Но настоящая дружба индифферентна к социальному, а часто и к интеллектуальному цензу объекта дружелюбия, и у нас всё шло как в романах 40-50-х годов: прилично, мужественно и без всякого гомосексуализма. Но дружба, как ей и положено, вывихнула ногу на женщине. Я понимаю, что пьяному мужчине бывает позарез нужна или ещё одна бутылка водки, или женская ласка, но я не понимал, почему эту ласку должна была расточать Лина, которую я как-то привёз на дачу друга-художника, чтобы хоть на несколько дней вырвать её из камеры семейного заключения. (Однако, мой поэт, тебя нимало не возмущала подобная ситуация и твоя роль при посещении логова задрота. А твоя постоянная опека его жены? Нехорошо, недружелюбно, узколобо.)

Я не расспрашивал Лину, что именно у них происходило в те часы, когда я по делам отлучился в город и которые они провели в художественном беспорядке вещей и отношений, спровоцированном к тому же двумя бутылками «Пшеничной». Я не судебный эксперт и не стал подвергать мед. осмотру свою пьяную возлюбленную, в постели которой, она под одеялом, а он сверху, как необкакавшийся младенец, похрапывал мой несомненно талантливый, но ещё не признанный общественностью друг. Я даже не особенно инкриминировал ему то, что одна его рука находилась под одеялом в несомненно плотном контакте с голой грудью Лины. Сама она во время ритуала вставания заявила, что ничего не помнит, так как её «напоили». Возможно. И в конце концов, мы не евнухи, а голая женская грудь в хорошей компании отнюдь не портит, а даже улучшает общественный климат. Но. Но. Но… Трудно объяснить действие потаённой, трансформированной ревности, когда всю жизнь притворялся современным, разумным и раскованным интеллектуалом безо всяких там пещерных комплексов. Трудно, но ещё труднее объяснить то, как в одно прекрасное утро вдруг почти иссякла не менее прекрасная и, главное, ничем не омрачённая 8-летняя дружба.

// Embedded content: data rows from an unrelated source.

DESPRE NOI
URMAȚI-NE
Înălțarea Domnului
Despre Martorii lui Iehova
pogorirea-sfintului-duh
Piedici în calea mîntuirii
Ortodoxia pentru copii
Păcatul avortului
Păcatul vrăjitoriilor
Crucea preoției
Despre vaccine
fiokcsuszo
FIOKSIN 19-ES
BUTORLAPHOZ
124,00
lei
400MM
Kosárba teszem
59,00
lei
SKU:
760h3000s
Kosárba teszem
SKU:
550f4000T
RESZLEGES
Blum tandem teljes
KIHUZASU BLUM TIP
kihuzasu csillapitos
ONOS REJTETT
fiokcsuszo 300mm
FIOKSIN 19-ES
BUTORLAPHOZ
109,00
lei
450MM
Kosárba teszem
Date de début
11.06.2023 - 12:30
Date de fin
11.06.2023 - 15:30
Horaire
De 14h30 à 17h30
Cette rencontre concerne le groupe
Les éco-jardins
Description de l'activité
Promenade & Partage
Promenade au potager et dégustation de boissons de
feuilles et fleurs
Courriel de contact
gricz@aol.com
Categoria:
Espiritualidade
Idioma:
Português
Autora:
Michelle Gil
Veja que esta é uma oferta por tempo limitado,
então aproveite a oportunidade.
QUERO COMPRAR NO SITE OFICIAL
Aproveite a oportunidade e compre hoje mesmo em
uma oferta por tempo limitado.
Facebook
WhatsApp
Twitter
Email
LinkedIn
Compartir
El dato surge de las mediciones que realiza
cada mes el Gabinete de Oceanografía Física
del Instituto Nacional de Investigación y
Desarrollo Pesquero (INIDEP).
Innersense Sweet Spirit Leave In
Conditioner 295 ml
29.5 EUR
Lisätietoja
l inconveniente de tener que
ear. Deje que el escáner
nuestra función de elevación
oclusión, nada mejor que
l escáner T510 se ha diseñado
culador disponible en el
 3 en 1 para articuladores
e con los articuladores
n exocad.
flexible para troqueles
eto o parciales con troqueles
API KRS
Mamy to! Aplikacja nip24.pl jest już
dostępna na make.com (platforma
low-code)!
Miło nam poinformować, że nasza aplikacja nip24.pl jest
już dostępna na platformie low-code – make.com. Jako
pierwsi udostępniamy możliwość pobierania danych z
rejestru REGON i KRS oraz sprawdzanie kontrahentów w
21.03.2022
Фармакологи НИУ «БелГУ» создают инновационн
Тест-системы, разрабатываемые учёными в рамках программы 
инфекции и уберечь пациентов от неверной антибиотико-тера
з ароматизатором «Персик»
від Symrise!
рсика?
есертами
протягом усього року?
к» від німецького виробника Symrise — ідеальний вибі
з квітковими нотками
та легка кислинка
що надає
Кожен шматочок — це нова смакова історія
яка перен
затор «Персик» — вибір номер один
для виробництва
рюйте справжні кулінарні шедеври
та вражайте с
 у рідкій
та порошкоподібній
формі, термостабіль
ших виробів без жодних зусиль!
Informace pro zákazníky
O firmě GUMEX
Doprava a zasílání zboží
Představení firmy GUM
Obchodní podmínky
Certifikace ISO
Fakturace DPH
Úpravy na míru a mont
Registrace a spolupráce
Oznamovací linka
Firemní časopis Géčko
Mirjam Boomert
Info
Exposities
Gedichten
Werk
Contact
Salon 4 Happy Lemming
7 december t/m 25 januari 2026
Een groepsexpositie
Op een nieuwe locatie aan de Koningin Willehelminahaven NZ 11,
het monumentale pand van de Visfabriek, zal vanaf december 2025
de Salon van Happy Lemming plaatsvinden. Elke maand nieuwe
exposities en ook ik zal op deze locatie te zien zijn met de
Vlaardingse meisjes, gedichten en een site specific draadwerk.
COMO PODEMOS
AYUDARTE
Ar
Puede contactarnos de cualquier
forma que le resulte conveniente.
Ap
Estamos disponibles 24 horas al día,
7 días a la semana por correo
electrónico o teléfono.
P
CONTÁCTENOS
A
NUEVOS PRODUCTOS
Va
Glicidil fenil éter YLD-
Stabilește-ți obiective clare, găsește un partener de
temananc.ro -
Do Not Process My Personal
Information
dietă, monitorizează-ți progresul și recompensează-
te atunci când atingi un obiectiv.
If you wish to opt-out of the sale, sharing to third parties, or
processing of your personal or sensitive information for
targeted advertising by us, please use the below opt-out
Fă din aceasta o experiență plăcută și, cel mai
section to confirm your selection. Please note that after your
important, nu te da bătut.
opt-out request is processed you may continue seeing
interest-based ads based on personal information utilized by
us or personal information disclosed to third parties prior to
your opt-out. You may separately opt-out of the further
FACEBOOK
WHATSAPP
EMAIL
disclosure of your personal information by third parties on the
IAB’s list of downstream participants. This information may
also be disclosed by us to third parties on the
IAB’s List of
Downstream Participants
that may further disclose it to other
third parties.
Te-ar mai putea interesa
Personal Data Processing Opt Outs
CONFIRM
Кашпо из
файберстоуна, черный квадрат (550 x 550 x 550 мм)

Умудрённые богатым жизненным опытом читатели, конечно, скажут, что то была и не дружба вовсе, а так, приятельство. А если у моего подопечного за целую жизнь более весомых отношений ни с кем не случалось? Значит, был он дружбой вовсе обделён? А где же тот уровень приятельства, после коего оно превращается в так называемую дружбу? Зафиксирован ли он международными стандартами или это сплошной произвол субъективных амбиций? А если вашим, читатель, друзьям подсунуть в постели ваших любимых или искусить их тем, в чём они всего более искусимы? Уверены ли вы, что ваши дружбы тоже не окажутся застольно-телефонным приятельством? Ага. Вы уверены. Ну, помогай вам Бог. А я помолюсь за ваших друзей и возлюбленных, чтобы они не пили «Пшеничной» во время вашего читательского отсутствия, хотя некоторым друзьям и знакомым и это не помогает. Итак, оставим дружбу. Эту литературно-патриотическую утопию я предоставляю разрабатывать лесбогомосексующим и тем, кого Бог обделил Любовью. Но я допускаю, что дружба между апостолами и ангелами вполне возможная вещь.